Hablando de música. Una vez, por Radio Belgrano, en un espacio fuera de programa, hubo una cantante que actuó por primera y única vez, y que mamá y yo escuchamos con la mayor atención y no poca perplejidad. Creo que en esa oportunidad la atención de mamá se puso a la altura de la mía. La mujer que cantó era lo más desafinado que se haya atrevido a cantar nunca, ni en broma. Nadie con tan poco sentido de lo que eran las notas ha llegado a terminar un compás; ella cantó cinco canciones enteras, boleros, o temas románticos, acompañada al piano. Quizás era una broma, no sé. Todo fue muy serio, el locutor la presentó con formalidad y leyó con voz lúgubre los nombres de las canciones entre una y otra… Era enigmático. Después siguieron con la programación habitual, sin más comentarios. Quizás era parienta del dueño de la radio, quizás pagó por su espacio para darse el gusto, o para cumplir una promesa, quién sabe. Cantar así, era como para avergonzarse de hacerlo a solas, bajo la ducha. Y ella cantó por la radio. Quizás era sorda, discapacitada, y lo suyo tenía mucho mérito (pero se olvidaron de decirlo). Quizás cantaba bien, y se puso nerviosa. Esto último es menos probable: era demasiado mala. Ni a propósito podría haber sido peor. Desafinaba en cada nota, no sólo en las difíciles. Era casi atonal… Es inexplicable. Lo inexplicable. Lo verdaderamente inexplicable no tiene otro santuario que los medios de comunicación masivos.

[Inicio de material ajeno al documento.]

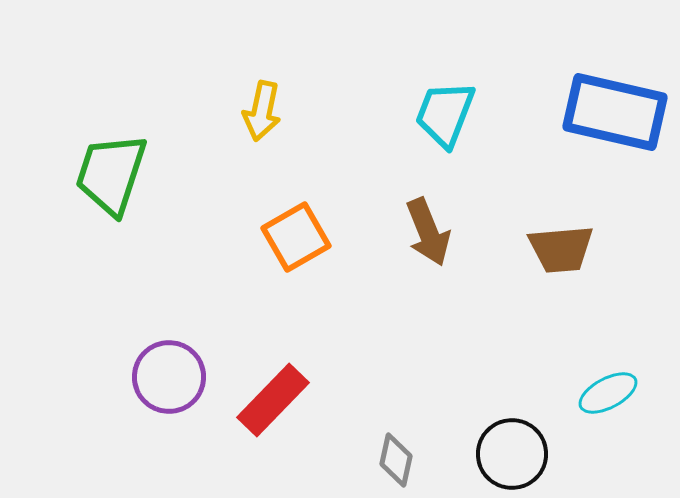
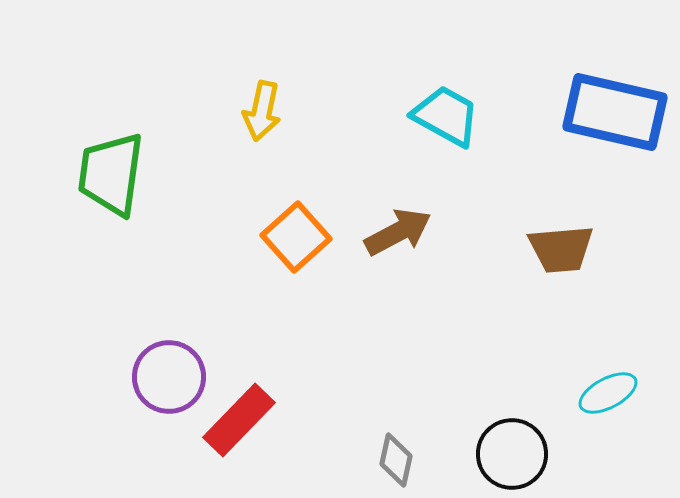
cyan trapezoid: moved 1 px right, 2 px down; rotated 98 degrees clockwise
green trapezoid: rotated 10 degrees counterclockwise
brown arrow: moved 30 px left; rotated 96 degrees counterclockwise
orange square: rotated 12 degrees counterclockwise
red rectangle: moved 34 px left, 20 px down
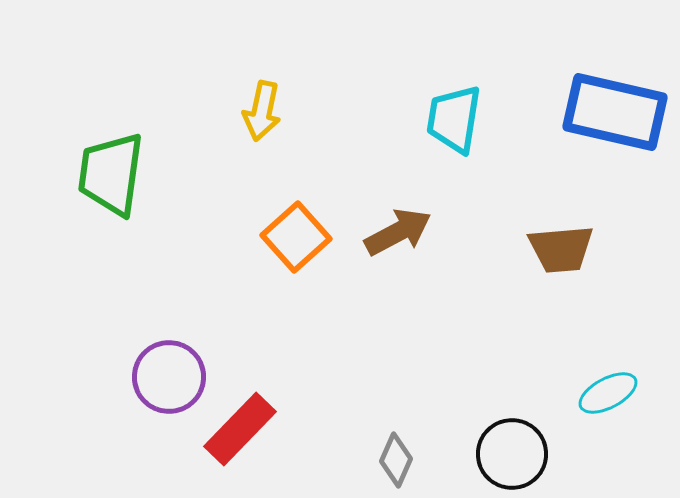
cyan trapezoid: moved 8 px right, 3 px down; rotated 110 degrees counterclockwise
red rectangle: moved 1 px right, 9 px down
gray diamond: rotated 12 degrees clockwise
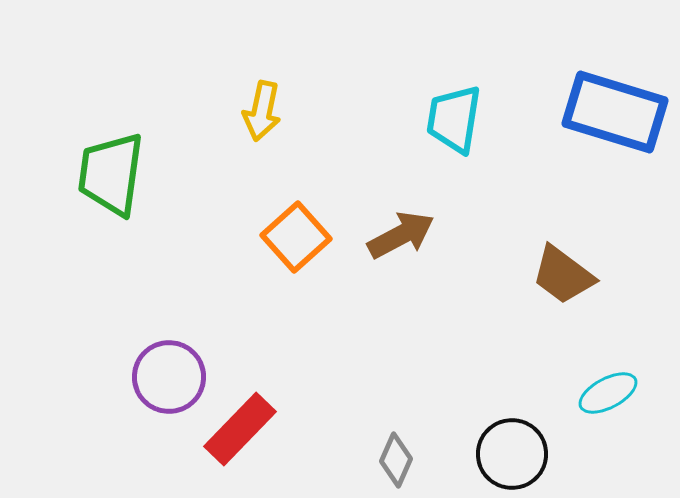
blue rectangle: rotated 4 degrees clockwise
brown arrow: moved 3 px right, 3 px down
brown trapezoid: moved 2 px right, 26 px down; rotated 42 degrees clockwise
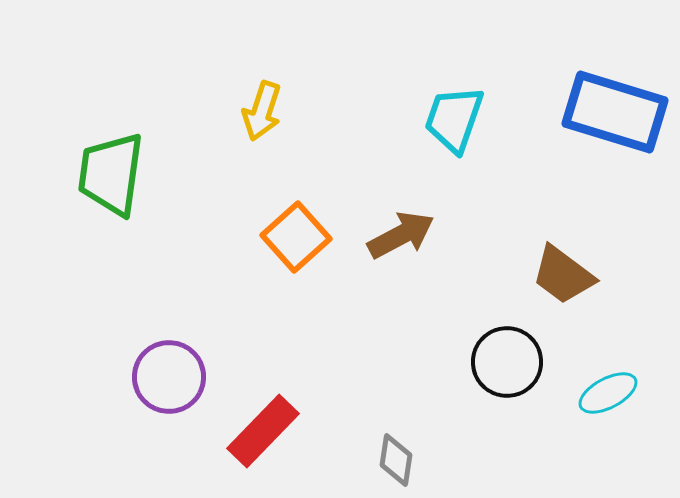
yellow arrow: rotated 6 degrees clockwise
cyan trapezoid: rotated 10 degrees clockwise
red rectangle: moved 23 px right, 2 px down
black circle: moved 5 px left, 92 px up
gray diamond: rotated 16 degrees counterclockwise
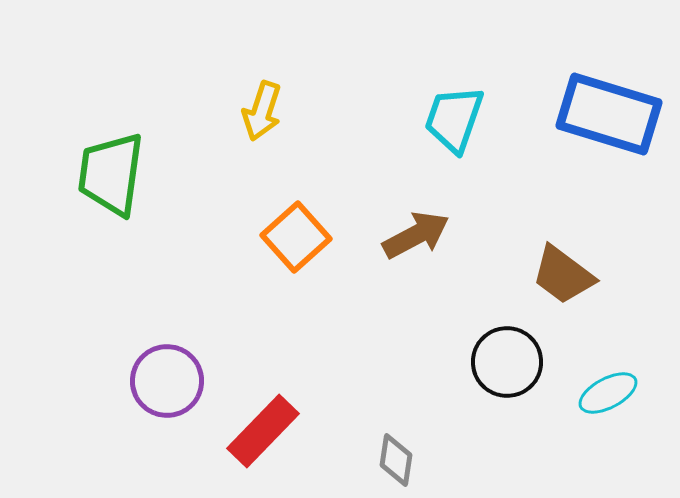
blue rectangle: moved 6 px left, 2 px down
brown arrow: moved 15 px right
purple circle: moved 2 px left, 4 px down
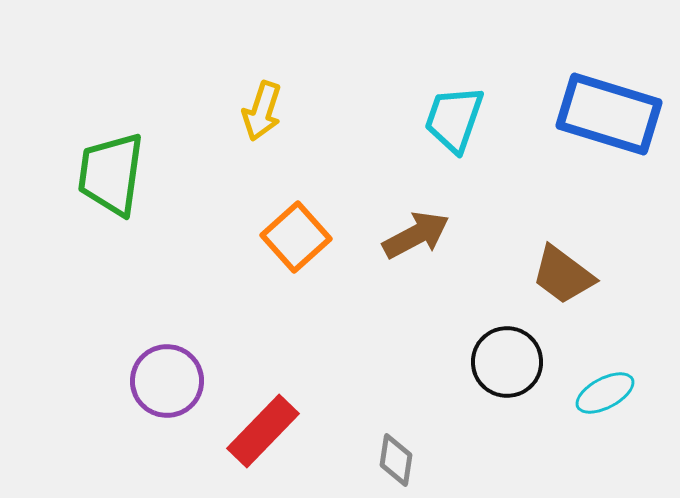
cyan ellipse: moved 3 px left
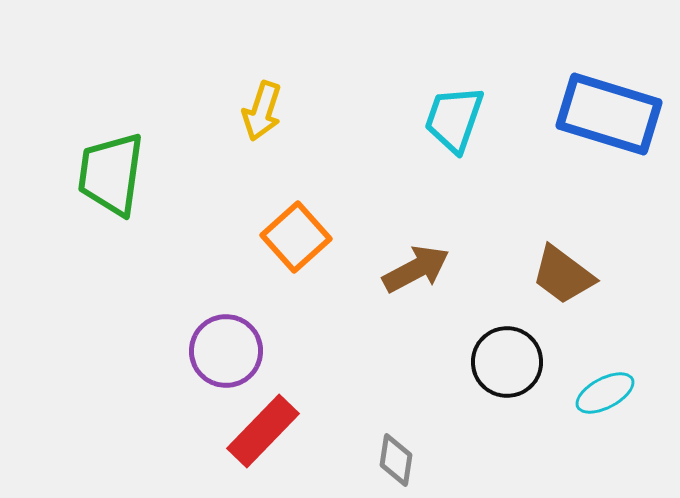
brown arrow: moved 34 px down
purple circle: moved 59 px right, 30 px up
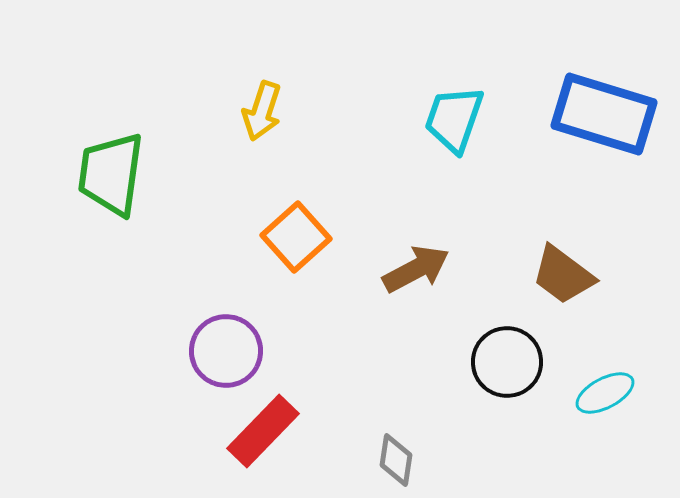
blue rectangle: moved 5 px left
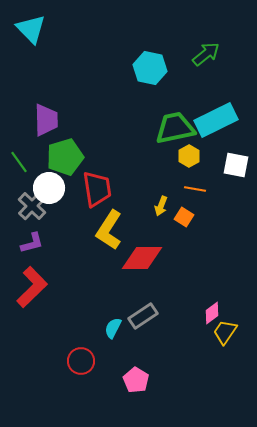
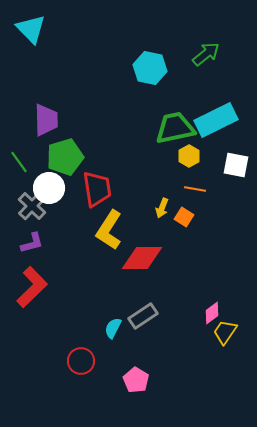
yellow arrow: moved 1 px right, 2 px down
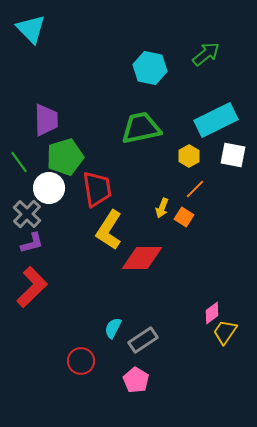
green trapezoid: moved 34 px left
white square: moved 3 px left, 10 px up
orange line: rotated 55 degrees counterclockwise
gray cross: moved 5 px left, 8 px down
gray rectangle: moved 24 px down
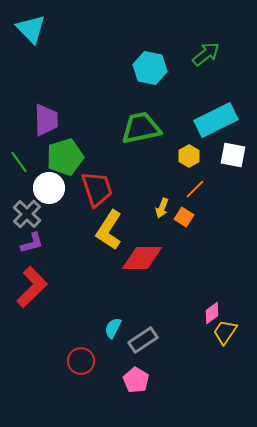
red trapezoid: rotated 9 degrees counterclockwise
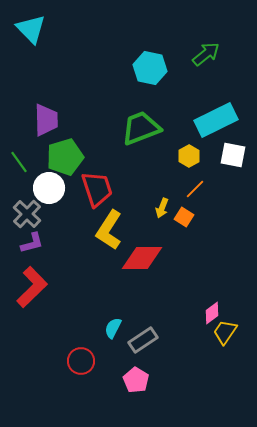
green trapezoid: rotated 9 degrees counterclockwise
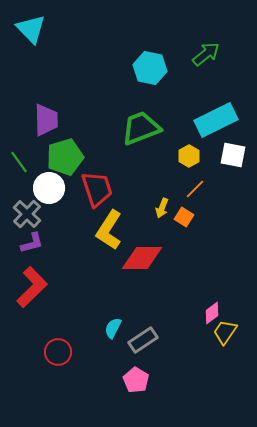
red circle: moved 23 px left, 9 px up
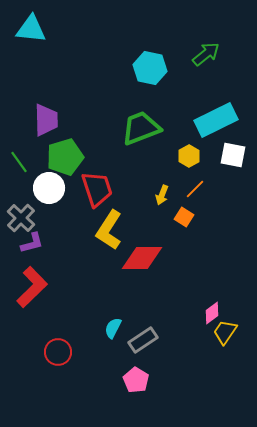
cyan triangle: rotated 40 degrees counterclockwise
yellow arrow: moved 13 px up
gray cross: moved 6 px left, 4 px down
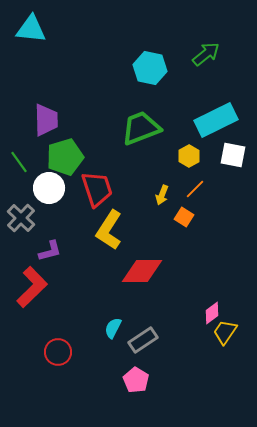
purple L-shape: moved 18 px right, 8 px down
red diamond: moved 13 px down
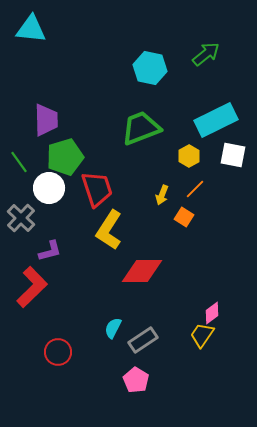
yellow trapezoid: moved 23 px left, 3 px down
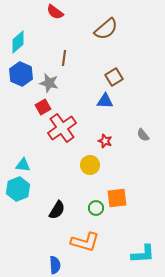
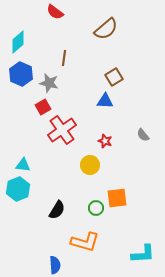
red cross: moved 2 px down
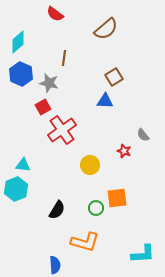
red semicircle: moved 2 px down
red star: moved 19 px right, 10 px down
cyan hexagon: moved 2 px left
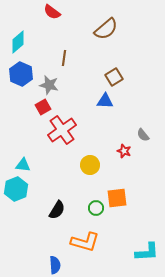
red semicircle: moved 3 px left, 2 px up
gray star: moved 2 px down
cyan L-shape: moved 4 px right, 2 px up
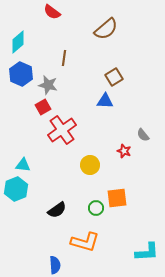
gray star: moved 1 px left
black semicircle: rotated 24 degrees clockwise
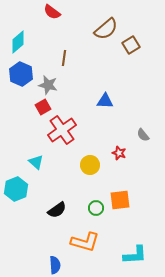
brown square: moved 17 px right, 32 px up
red star: moved 5 px left, 2 px down
cyan triangle: moved 13 px right, 3 px up; rotated 35 degrees clockwise
orange square: moved 3 px right, 2 px down
cyan L-shape: moved 12 px left, 3 px down
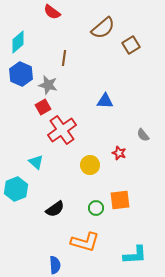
brown semicircle: moved 3 px left, 1 px up
black semicircle: moved 2 px left, 1 px up
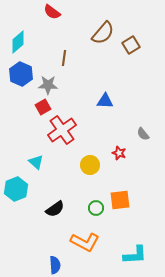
brown semicircle: moved 5 px down; rotated 10 degrees counterclockwise
gray star: rotated 12 degrees counterclockwise
gray semicircle: moved 1 px up
orange L-shape: rotated 12 degrees clockwise
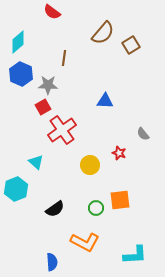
blue semicircle: moved 3 px left, 3 px up
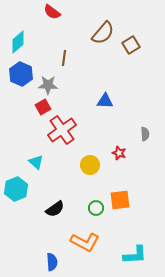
gray semicircle: moved 2 px right; rotated 144 degrees counterclockwise
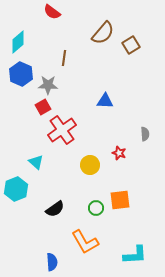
orange L-shape: rotated 32 degrees clockwise
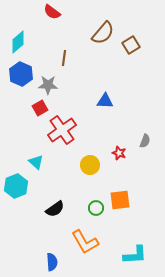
red square: moved 3 px left, 1 px down
gray semicircle: moved 7 px down; rotated 24 degrees clockwise
cyan hexagon: moved 3 px up
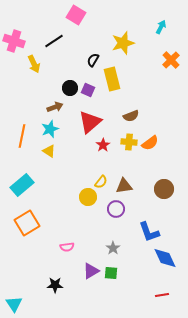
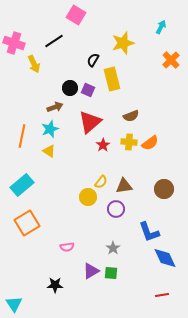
pink cross: moved 2 px down
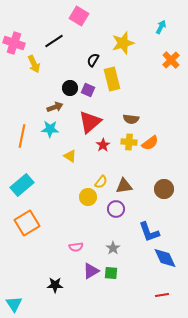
pink square: moved 3 px right, 1 px down
brown semicircle: moved 3 px down; rotated 28 degrees clockwise
cyan star: rotated 24 degrees clockwise
yellow triangle: moved 21 px right, 5 px down
pink semicircle: moved 9 px right
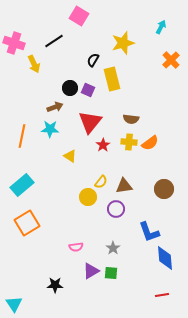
red triangle: rotated 10 degrees counterclockwise
blue diamond: rotated 20 degrees clockwise
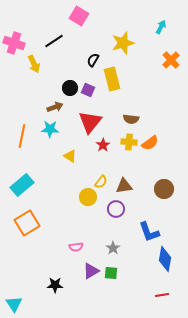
blue diamond: moved 1 px down; rotated 15 degrees clockwise
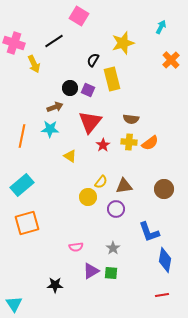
orange square: rotated 15 degrees clockwise
blue diamond: moved 1 px down
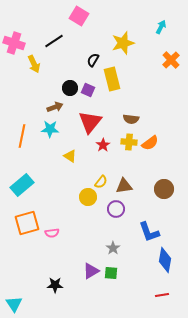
pink semicircle: moved 24 px left, 14 px up
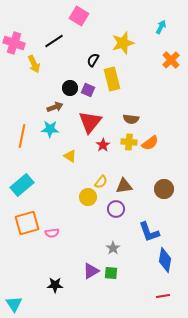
red line: moved 1 px right, 1 px down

Pues bien, la presencia inexplicable de esta cantante en medio de mi memoria, en medio de la radio, en medio del universo, es lo más raro que contiene este libro. Lo más raro que me pasó. Lo único de lo que no estoy en condiciones de dar la razón. Y no porque mi propósito sea explicar el tejido de acontecimientos rarísimos que es mi vida, sino porque sospecho que en este caso la explicación existe, existe realmente, en algún lugar de la Argentina, en la mente de algún hijo, algún sobrino, algún testigo presencial… O ella misma, la Desafinada… quizás vive todavía, y recuerda, y si me está leyendo… Mi número está en la guía. Siempre tengo encendido el contestador automático, pero estoy al lado del teléfono. No tiene más que darse a conocer… No el nombre, por supuesto, que no me diría nada. Que cante. Unas notas nada más, cualquier pasaje, por breve que sea, de una de aquellas canciones, y con toda seguridad voy a reconocerla.